Data extract:
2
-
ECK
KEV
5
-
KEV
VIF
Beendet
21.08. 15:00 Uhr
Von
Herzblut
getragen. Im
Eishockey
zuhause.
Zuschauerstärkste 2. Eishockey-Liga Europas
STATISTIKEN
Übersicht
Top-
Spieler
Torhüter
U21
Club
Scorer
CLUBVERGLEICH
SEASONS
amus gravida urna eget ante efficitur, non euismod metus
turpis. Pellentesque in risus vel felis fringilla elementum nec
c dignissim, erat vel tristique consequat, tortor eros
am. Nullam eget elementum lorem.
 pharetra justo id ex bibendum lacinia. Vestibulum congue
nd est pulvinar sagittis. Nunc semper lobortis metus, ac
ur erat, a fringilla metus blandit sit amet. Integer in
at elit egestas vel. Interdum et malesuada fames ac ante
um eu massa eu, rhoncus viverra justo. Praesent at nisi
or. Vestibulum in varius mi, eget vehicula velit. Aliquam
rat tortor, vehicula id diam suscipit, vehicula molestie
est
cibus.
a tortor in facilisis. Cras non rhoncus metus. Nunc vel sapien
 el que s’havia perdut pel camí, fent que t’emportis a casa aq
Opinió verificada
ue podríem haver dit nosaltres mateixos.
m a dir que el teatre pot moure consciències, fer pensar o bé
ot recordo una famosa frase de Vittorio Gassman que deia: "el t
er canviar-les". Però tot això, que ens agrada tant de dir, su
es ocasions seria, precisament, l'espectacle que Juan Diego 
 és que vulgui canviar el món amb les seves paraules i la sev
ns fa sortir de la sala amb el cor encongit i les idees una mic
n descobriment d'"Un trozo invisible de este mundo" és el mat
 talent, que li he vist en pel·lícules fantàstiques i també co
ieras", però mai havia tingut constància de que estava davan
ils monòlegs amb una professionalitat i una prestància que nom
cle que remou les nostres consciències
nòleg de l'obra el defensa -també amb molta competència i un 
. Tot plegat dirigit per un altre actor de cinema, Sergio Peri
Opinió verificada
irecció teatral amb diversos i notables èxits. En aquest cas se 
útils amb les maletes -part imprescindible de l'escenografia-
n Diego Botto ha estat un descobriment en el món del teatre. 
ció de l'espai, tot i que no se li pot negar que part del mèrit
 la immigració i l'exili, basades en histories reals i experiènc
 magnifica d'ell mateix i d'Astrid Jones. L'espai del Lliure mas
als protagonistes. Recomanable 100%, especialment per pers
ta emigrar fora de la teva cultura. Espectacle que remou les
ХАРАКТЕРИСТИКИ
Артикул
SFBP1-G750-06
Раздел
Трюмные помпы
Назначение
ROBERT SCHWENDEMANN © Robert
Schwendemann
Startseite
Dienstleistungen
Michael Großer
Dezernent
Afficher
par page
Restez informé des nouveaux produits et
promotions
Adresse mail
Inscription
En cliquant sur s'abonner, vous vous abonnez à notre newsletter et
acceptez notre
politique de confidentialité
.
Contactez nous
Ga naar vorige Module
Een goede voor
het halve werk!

Problem:
Retype all of the data above line for line, keeping every character as it stands.

Reply to the task:
2
-
ECK
KEV
5
-
KEV
VIF
Beendet
21.08. 15:00 Uhr
Von
Herzblut
getragen. Im
Eishockey
zuhause.
Zuschauerstärkste 2. Eishockey-Liga Europas
STATISTIKEN
Übersicht
Top-
Spieler
Torhüter
U21
Club
Scorer
CLUBVERGLEICH
SEASONS
amus gravida urna eget ante efficitur, non euismod metus
turpis. Pellentesque in risus vel felis fringilla elementum nec
c dignissim, erat vel tristique consequat, tortor eros
am. Nullam eget elementum lorem.
 pharetra justo id ex bibendum lacinia. Vestibulum congue
nd est pulvinar sagittis. Nunc semper lobortis metus, ac
ur erat, a fringilla metus blandit sit amet. Integer in
at elit egestas vel. Interdum et malesuada fames ac ante
um eu massa eu, rhoncus viverra justo. Praesent at nisi
or. Vestibulum in varius mi, eget vehicula velit. Aliquam
rat tortor, vehicula id diam suscipit, vehicula molestie
est
cibus.
a tortor in facilisis. Cras non rhoncus metus. Nunc vel sapien
 el que s’havia perdut pel camí, fent que t’emportis a casa aq
Opinió verificada
ue podríem haver dit nosaltres mateixos.
m a dir que el teatre pot moure consciències, fer pensar o bé
ot recordo una famosa frase de Vittorio Gassman que deia: "el t
er canviar-les". Però tot això, que ens agrada tant de dir, su
es ocasions seria, precisament, l'espectacle que Juan Diego 
 és que vulgui canviar el món amb les seves paraules i la sev
ns fa sortir de la sala amb el cor encongit i les idees una mic
n descobriment d'"Un trozo invisible de este mundo" és el mat
 talent, que li he vist en pel·lícules fantàstiques i també co
ieras", però mai havia tingut constància de que estava davan
ils monòlegs amb una professionalitat i una prestància que nom
cle que remou les nostres consciències
nòleg de l'obra el defensa -també amb molta competència i un 
. Tot plegat dirigit per un altre actor de cinema, Sergio Peri
Opinió verificada
irecció teatral amb diversos i notables èxits. En aquest cas se 
útils amb les maletes -part imprescindible de l'escenografia-
n Diego Botto ha estat un descobriment en el món del teatre. 
ció de l'espai, tot i que no se li pot negar que part del mèrit
 la immigració i l'exili, basades en histories reals i experiènc
 magnifica d'ell mateix i d'Astrid Jones. L'espai del Lliure mas
als protagonistes. Recomanable 100%, especialment per pers
ta emigrar fora de la teva cultura. Espectacle que remou les
ХАРАКТЕРИСТИКИ
Артикул
SFBP1-G750-06
Раздел
Трюмные помпы
Назначение
ROBERT SCHWENDEMANN © Robert
Schwendemann
Startseite
Dienstleistungen
Michael Großer
Dezernent
Afficher
par page
Restez informé des nouveaux produits et
promotions
Adresse mail
Inscription
En cliquant sur s'abonner, vous vous abonnez à notre newsletter et
acceptez notre
politique de confidentialité
.
Contactez nous
Ga naar vorige Module
Een goede voor
het halve werk!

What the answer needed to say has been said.